GIVEN EXERCISE A: In the records, switch "elevation (m)" to "altitude (m)" and leave everything else unchanged. Give only everything from the line containing "collection date: 1974-07-08" down to the line containing "scientific name: Pecluma plumula".

READING TEXT:
_ _ _

The bronze keystone-shaped marker placed at Centre Furnace by the Pennsylvania Historical Commission – and now on exhibit at the nearby Centre Furnace Mansion Museum – notes that the stack is part of the Centre Iron Company’s works erected in 1792 by two Revolutionary War officers, John Patton and Samuel Miles . The furnace produced the first iron smelted in the county, which was transported to Pittsburgh by mule.
The Centre Iron Company prompted the rapid spread of the charcoal industry not only in the county, but throughout Central Pennsylvania as well. The region’s rich iron ore deposits helped propel the remote wilderness ironmaking operations to an industry that burgeoned so quickly during the first half of the nineteenth century that more than half of the pig iron smelted in the United States was being produced in Centre, Huntingdon and Cambria counties. The area’s production exceeded that of Germany, Sweden and Russia combined, matched France’s and approached Great Britain’s. The year following the Panic of 1857, Centre Furnace went out of blast. Of the fifteen Centre County iron manufacturers during the boom period, only five continued operations until 1890; Curtin Ironworks remained in operation until 1921.
In 1828, Gen. James Irvin purchased Centre Furnace, even though it had been out of blast for eighteen years. By 1842, his brother-in-law, Moses Thompson, became ironmaster and partner. Both Irvin and Thompson were among local leaders who, in 1855, encouraged the location of a proposed agricultural high school in Centre County. This group offered ten thousand dollars – in addition to two hundred acres of Centre Furnace property donated by the two entrepreneurs – to attract the farmers’ high school to the area. Following a sumptuous dinner given by Mary Irvin Thompson at the Centre Furnace Mansion for one hundred prominent Pennsylvania dignitaries, the group’s offer was formally accepted and the occasion is considered by historians as the founding of The Pennsylvania State University. (For additional historical background on the founding of the university, see “Watts’ Folly” by Jerry Clouse and Kate Kauffman in the fall 1989 edition of this magazine. Frederick Watts was also instrumental in establishing the school.)
While the village of Centre Furnace, which predated the settlements of State College and Lemont, was a self-contained and self-sufficient complex of workers’ houses, a store, church, school and various iron company structures, the historic site has suffered numerous encroachments. The remaining stack, now on land owned by The Pennsylvania State University, and the ironmaster’s handsome mansion, bequeathed in 1975 to the Centre County Historical Society, were entered in the prestigious National Register of Historic Places in 1980.

_ _ _

GIVEN DATA:

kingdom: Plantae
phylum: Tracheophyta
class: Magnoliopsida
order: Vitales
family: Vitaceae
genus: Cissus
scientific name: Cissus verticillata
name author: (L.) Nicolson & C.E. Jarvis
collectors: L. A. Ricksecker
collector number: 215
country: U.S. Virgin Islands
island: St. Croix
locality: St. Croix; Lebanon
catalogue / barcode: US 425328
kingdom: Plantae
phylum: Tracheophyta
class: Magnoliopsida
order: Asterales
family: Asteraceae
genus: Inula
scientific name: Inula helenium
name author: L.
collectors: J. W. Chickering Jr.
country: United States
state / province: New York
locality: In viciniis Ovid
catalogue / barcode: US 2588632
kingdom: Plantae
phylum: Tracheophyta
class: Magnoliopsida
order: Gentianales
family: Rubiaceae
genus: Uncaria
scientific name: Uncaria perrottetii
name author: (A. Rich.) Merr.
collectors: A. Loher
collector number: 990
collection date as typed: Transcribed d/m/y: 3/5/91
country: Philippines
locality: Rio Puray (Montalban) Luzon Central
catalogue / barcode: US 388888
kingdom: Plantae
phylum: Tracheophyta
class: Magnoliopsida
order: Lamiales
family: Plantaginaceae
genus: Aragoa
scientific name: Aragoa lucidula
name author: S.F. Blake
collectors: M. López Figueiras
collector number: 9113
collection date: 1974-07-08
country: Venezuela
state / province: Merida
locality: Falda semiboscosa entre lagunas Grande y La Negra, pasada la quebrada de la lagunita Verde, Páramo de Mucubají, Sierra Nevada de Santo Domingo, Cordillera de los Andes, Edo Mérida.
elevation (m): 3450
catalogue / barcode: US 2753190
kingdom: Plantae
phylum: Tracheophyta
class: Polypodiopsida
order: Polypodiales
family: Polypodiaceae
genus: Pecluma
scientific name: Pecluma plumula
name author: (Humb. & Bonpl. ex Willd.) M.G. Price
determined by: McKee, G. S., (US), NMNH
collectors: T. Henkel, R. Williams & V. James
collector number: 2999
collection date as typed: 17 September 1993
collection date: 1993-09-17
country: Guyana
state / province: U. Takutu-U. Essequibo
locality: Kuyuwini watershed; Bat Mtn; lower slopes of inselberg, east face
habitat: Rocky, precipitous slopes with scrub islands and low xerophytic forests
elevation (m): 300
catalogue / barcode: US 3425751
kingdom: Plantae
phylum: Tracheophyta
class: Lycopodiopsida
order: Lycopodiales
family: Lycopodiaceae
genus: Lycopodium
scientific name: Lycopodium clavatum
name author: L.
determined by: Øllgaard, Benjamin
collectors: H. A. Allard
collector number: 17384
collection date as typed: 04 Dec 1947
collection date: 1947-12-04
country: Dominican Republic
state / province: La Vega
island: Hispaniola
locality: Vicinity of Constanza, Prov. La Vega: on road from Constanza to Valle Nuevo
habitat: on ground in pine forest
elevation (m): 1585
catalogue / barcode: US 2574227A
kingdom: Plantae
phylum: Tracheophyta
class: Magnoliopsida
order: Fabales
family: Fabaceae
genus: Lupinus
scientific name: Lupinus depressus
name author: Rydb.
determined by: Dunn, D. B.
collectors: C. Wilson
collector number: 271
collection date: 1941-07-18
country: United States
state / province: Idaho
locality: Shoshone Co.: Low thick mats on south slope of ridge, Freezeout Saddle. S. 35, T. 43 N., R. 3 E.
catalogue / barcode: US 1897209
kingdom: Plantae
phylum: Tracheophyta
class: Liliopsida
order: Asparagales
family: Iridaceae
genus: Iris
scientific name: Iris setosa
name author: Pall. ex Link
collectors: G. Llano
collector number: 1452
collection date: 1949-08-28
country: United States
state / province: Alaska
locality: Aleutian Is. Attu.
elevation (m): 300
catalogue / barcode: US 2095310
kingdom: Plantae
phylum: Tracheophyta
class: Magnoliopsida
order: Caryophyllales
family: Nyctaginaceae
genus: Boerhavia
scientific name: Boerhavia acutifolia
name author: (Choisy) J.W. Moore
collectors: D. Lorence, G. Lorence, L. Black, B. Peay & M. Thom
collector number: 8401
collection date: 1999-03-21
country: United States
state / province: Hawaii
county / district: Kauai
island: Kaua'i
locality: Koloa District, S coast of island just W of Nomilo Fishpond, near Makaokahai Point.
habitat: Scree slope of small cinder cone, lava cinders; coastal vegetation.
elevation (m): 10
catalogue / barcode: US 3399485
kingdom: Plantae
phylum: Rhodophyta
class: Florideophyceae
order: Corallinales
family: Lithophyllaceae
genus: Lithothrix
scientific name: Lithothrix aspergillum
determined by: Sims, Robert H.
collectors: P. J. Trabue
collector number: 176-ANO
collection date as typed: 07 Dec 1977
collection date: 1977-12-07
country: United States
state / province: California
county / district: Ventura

_ _ _

GIVEN EXERCISE B:
Answer these questions on the Centre Furnace text:
(i) In what year were the Centre Iron Company's works erected?
(ii) How much money did the group of local leaders offer to attract the farmers' high school?
(iii) In what year were the stack and the ironmaster's mansion entered in the National Register of Historic Places?

FULL OUTPUT A:
collection date: 1974-07-08
country: Venezuela
state / province: Merida
locality: Falda semiboscosa entre lagunas Grande y La Negra, pasada la quebrada de la lagunita Verde, Páramo de Mucubají, Sierra Nevada de Santo Domingo, Cordillera de los Andes, Edo Mérida.
altitude (m): 3450
catalogue / barcode: US 2753190
kingdom: Plantae
phylum: Tracheophyta
class: Polypodiopsida
order: Polypodiales
family: Polypodiaceae
genus: Pecluma
scientific name: Pecluma plumula

FULL OUTPUT B:
(i) 1792
(ii) Ten thousand dollars
(iii) 1980